Bubble Rap: Susie Lau ponders the realities of having a son in 2022

·3-min read
 (ES Magazine)
(ES Magazine)

A few months ago when my belly was still gently swelling and in the ‘is she pregnant or has she just had too much pasta?’ phase (the answer is yes to both), someone also asked if I was going to have a gender reveal party. I should add that this person is American, such is the inevitable transatlantic importation of yet another occasion for which to generate party decorations. The concept was so alien to me that I literally had to do a Google search only to find images of garish gatherings festooned with pink and blue balloons and cakes, and at the extreme, those coloured smoke cannons that subsequently led to catastrophic wildfires. Because a giant puff of baby pink or blue smoke is what we really need to announce a child’s sex.

Someone also unhelpfully said because of my ‘geriatric’ pregnancy that I should be more aware of the risk of Down’s, Edward’s and Patau’s syndromes, hence why I did a private harmony test at an early stage — which also incidentally tells you the sex of your baby. And so I very unceremoniously found out that I was having a boy by opening up a PDF email attachment. There was a glimmer of disappointment on my daughter’s face, which was then batted away by her assertion of, ‘Don’t worry mummy, I’ll teach him how to play with my dolls.’ He’ll be au fait with the sass and spice of googly-eyed LOL dolls in no time.

For my partner and me, the prospect of a boy is far more loaded. There’s trepidation. Specifically of a ‘lad’ emerging from my nether regions. His femur is already measuring far above average. Will those legs grow into sporty, rangy ones that run fields, chuck balls (please, let it not be rugby!) while he engages in crude changing-room ‘bantz’? Both my other half or I are ill-equipped for machismo-fuelled behaviour. He, a Brighton-born indie kid with a penchant for feminist prose (the proof is in the creased book spines). Me, allergic to contact ball sports and cosseted by a liberal working environment of the fashion industry where LGBTQ+ people far outweigh cisgender and heterosexual.

Countless polemic-esque articles, podcasts and books have been devoted to the subject of how to raise a boy in the 21st century, against a backdrop of pervasive toxic masculinity and the #MeToo reckoning that rumbles on. I fear the internet’s clutches on this would-be long-legged being, currently jabbing his way through my stomach. I fast forward to him ghosting girls on whatever communications means will exist 20 years from now. I am regularly intoning to my belly as I take much-needed long baths: ‘Please don’t be a dickhead.’

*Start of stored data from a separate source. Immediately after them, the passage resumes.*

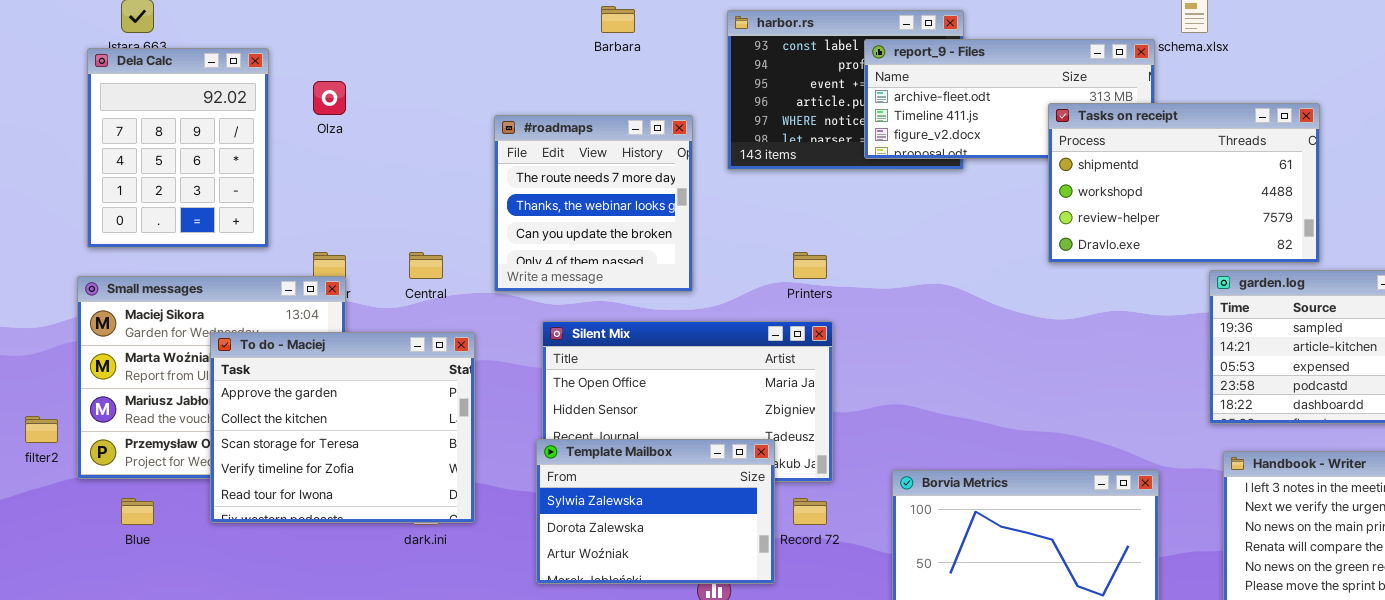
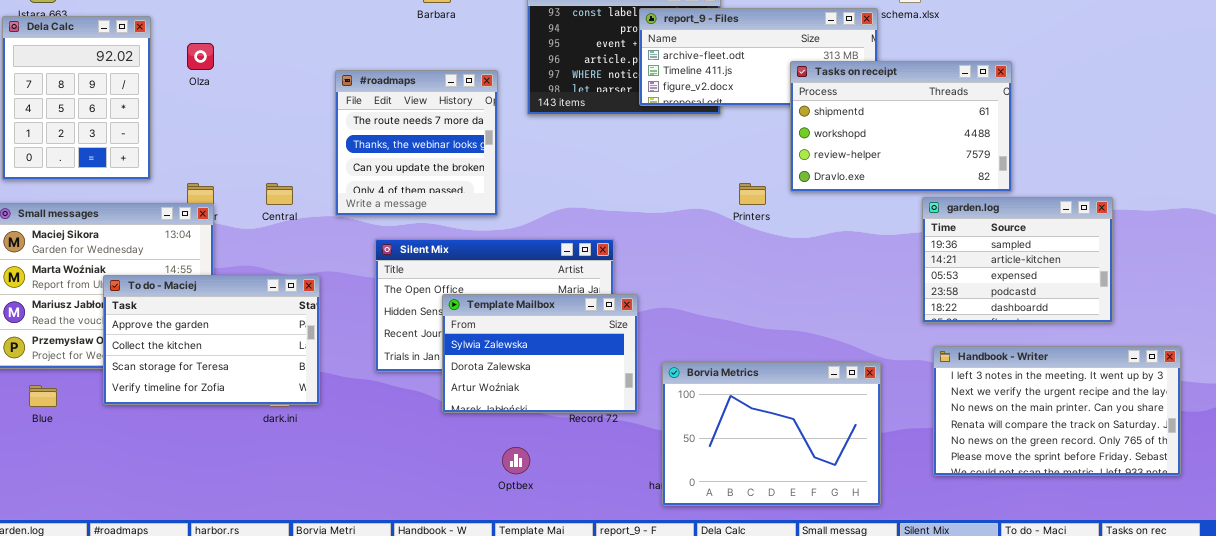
Printers: [793,252,827,279] -> [739,183,766,205], moved
To do - Maciej: [210,332,475,523] -> [103,275,320,405], resized
Template Mailbox: [536,439,775,584] -> [442,294,638,413], moved

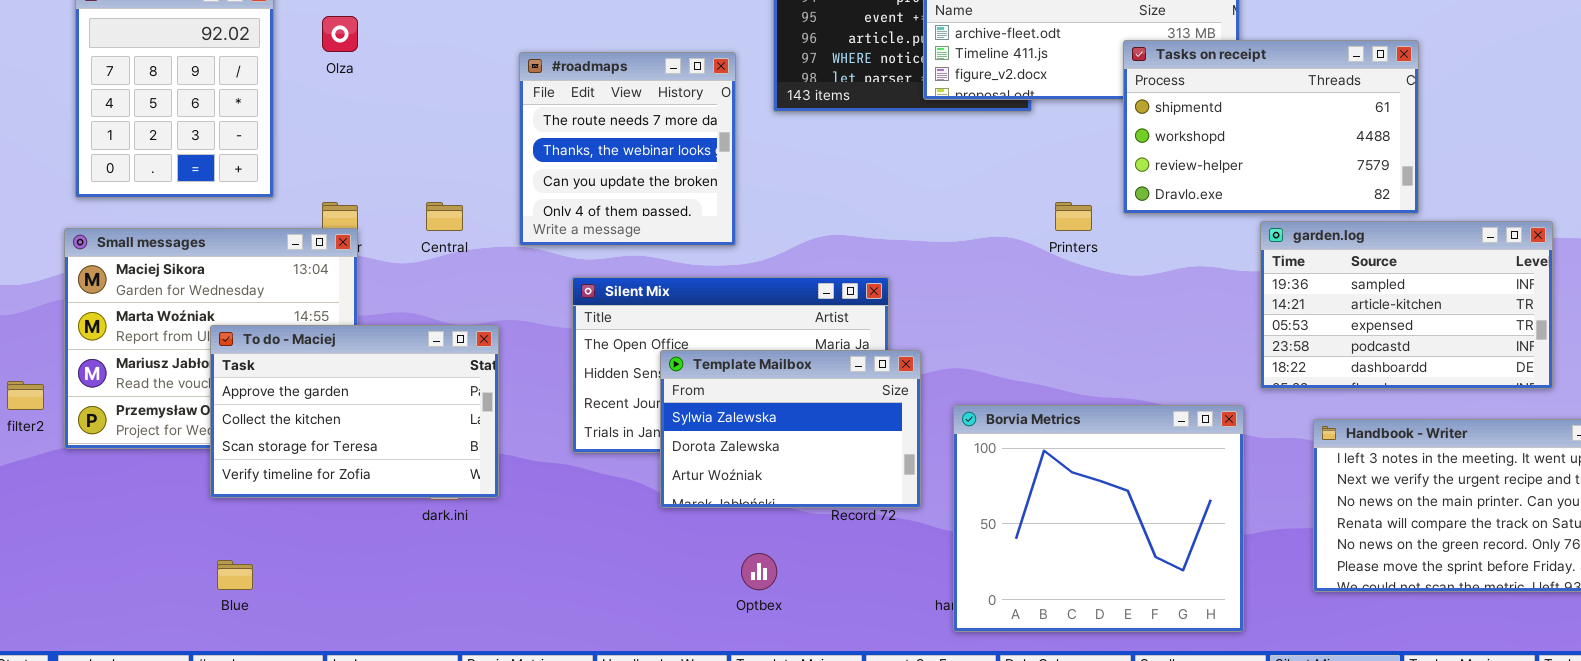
garden.log: [922,197,1113,323] -> [1260,221,1553,389], resized
Borvia Metrics: [662,362,881,506] -> [953,405,1244,632], resized
Blue: [29,385,57,407] -> [217,560,253,590], moved

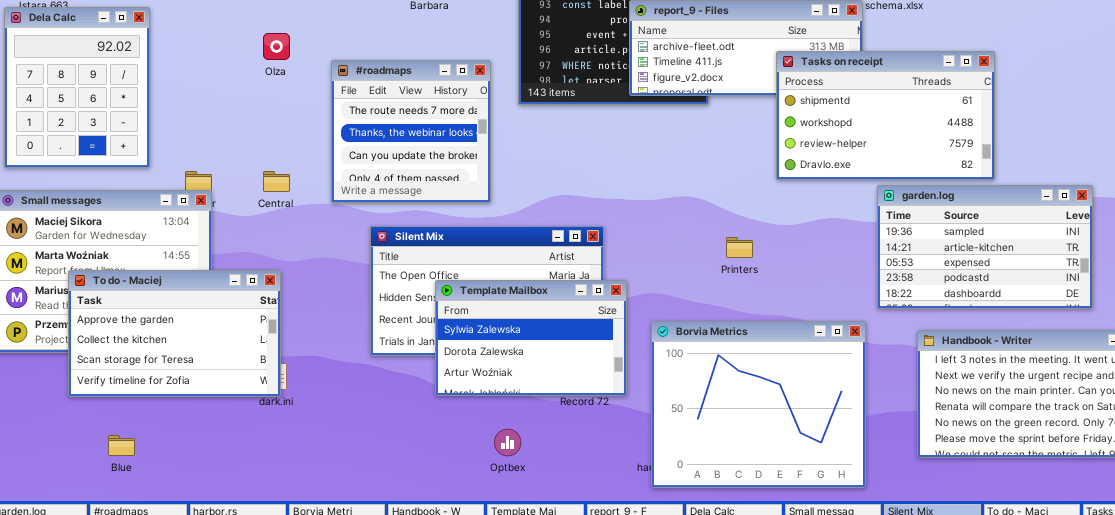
Olza: [322,16,358,52] -> [263,33,290,60], moved
Printers: [1055,202,1092,231] -> [726,237,753,258], moved
To do - Maciej: [210,325,499,498] -> [68,270,281,397], moved

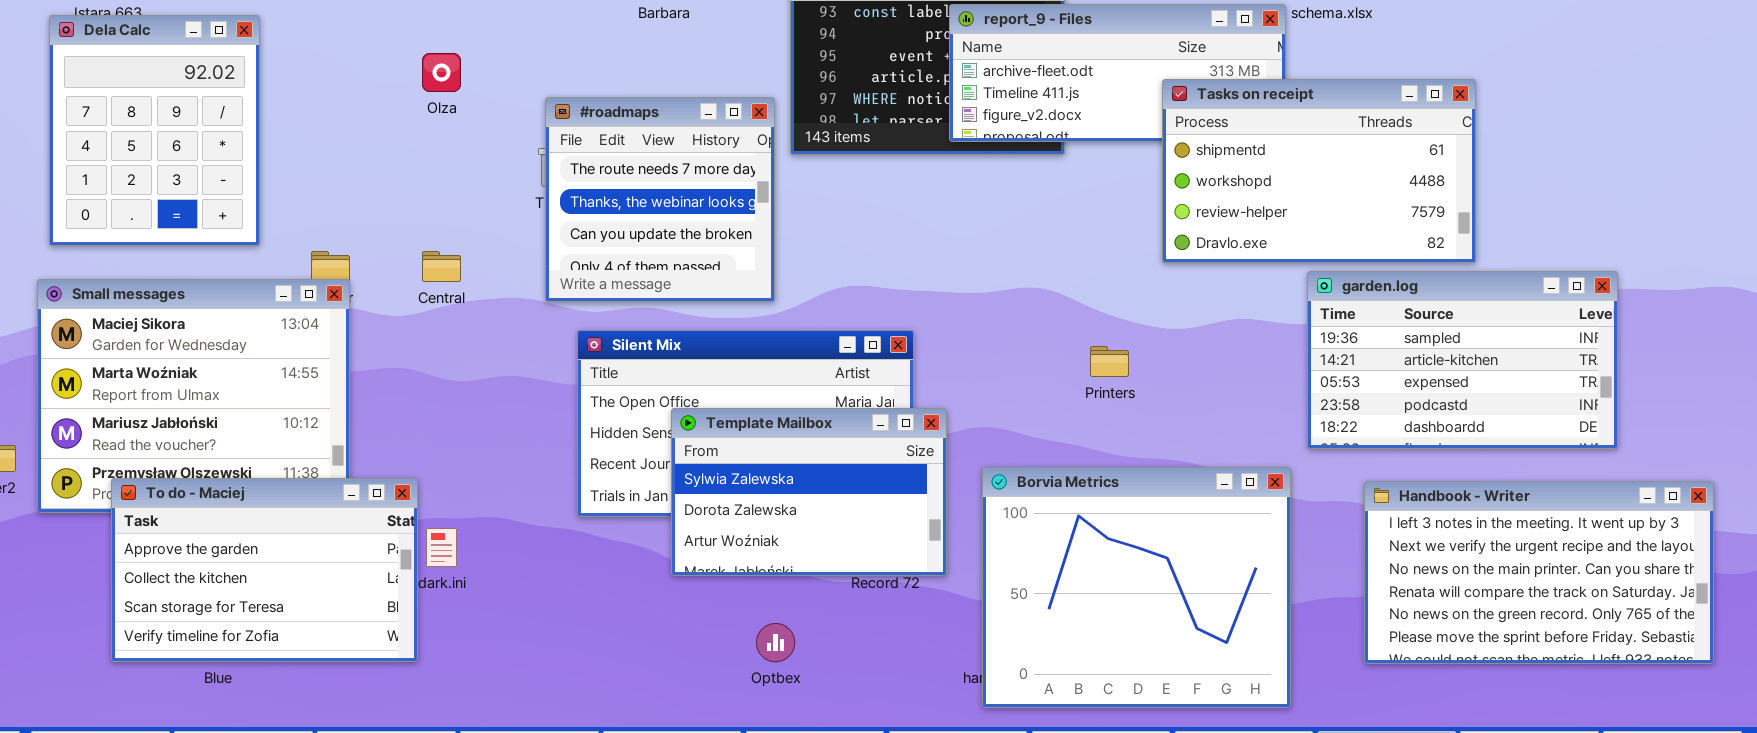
#roadmaps: [331,60,491,203] -> [545,97,775,302], moved
To do - Maciej: [68,270,281,397] -> [111,478,418,662], moved

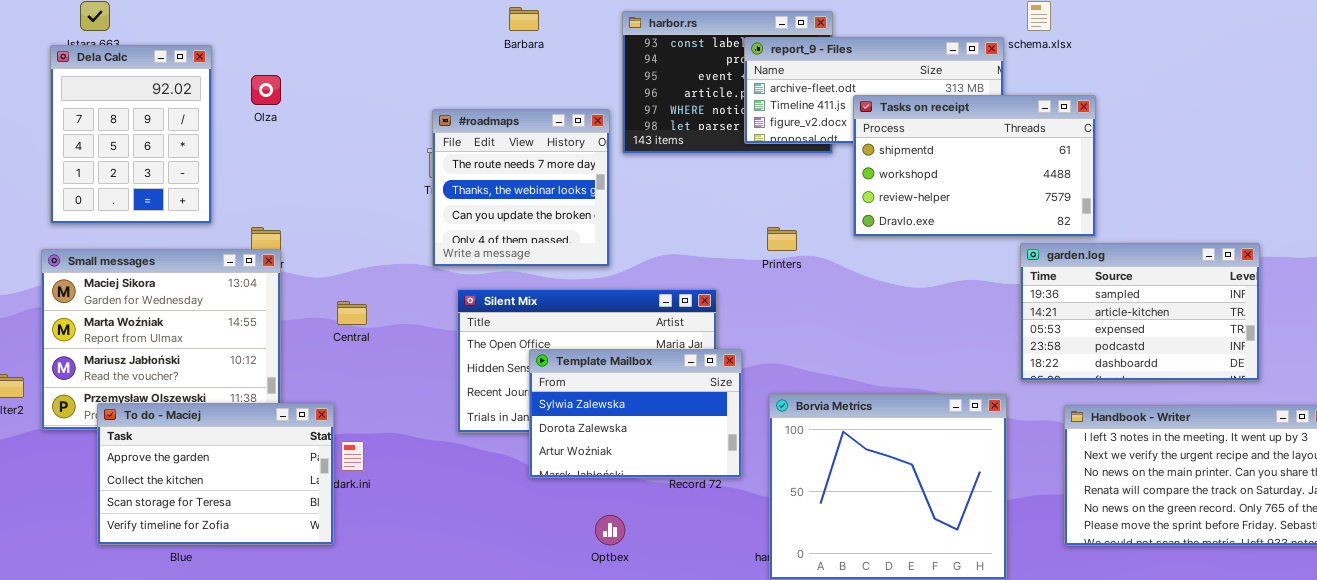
Olza: [422,53,461,92] -> [251,75,281,105], moved
Tasks on receipt: [1162,79,1476,263] -> [853,95,1096,237], moved
Central: [422,251,461,282] -> [337,301,367,325], moved
Printers: [1090,346,1129,377] -> [767,227,797,251], moved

Perhaps down the line there’s the other scenario that he/they eventually comes out to us. In a perverse way, that seems almost ideal — except of course, as we celebrate Pride this month, we are reminded of the challenges that the LGBTQ+ community still faces. That it took over 30 years for an active professional footballer to come out. That there’s yet to be a ban on sexual orientation conversion therapy. That IVF is still prohibitively expensive or inaccessible for LGBTQ+ couples. But we’re also reminded of the vastly more inclusive environment where notions of traditional gender values are tentatively eroding.

I put my over-active neuroses down to having way too many weeks in this pregnancy pondering the arrival of a boy. Maybe let’s just dial it back and start with the basics and go from there. Hope for the best. Roll with what life dice gives. For instance, will this child pee in my face when I change his nappies? The answer is, most likely, yes.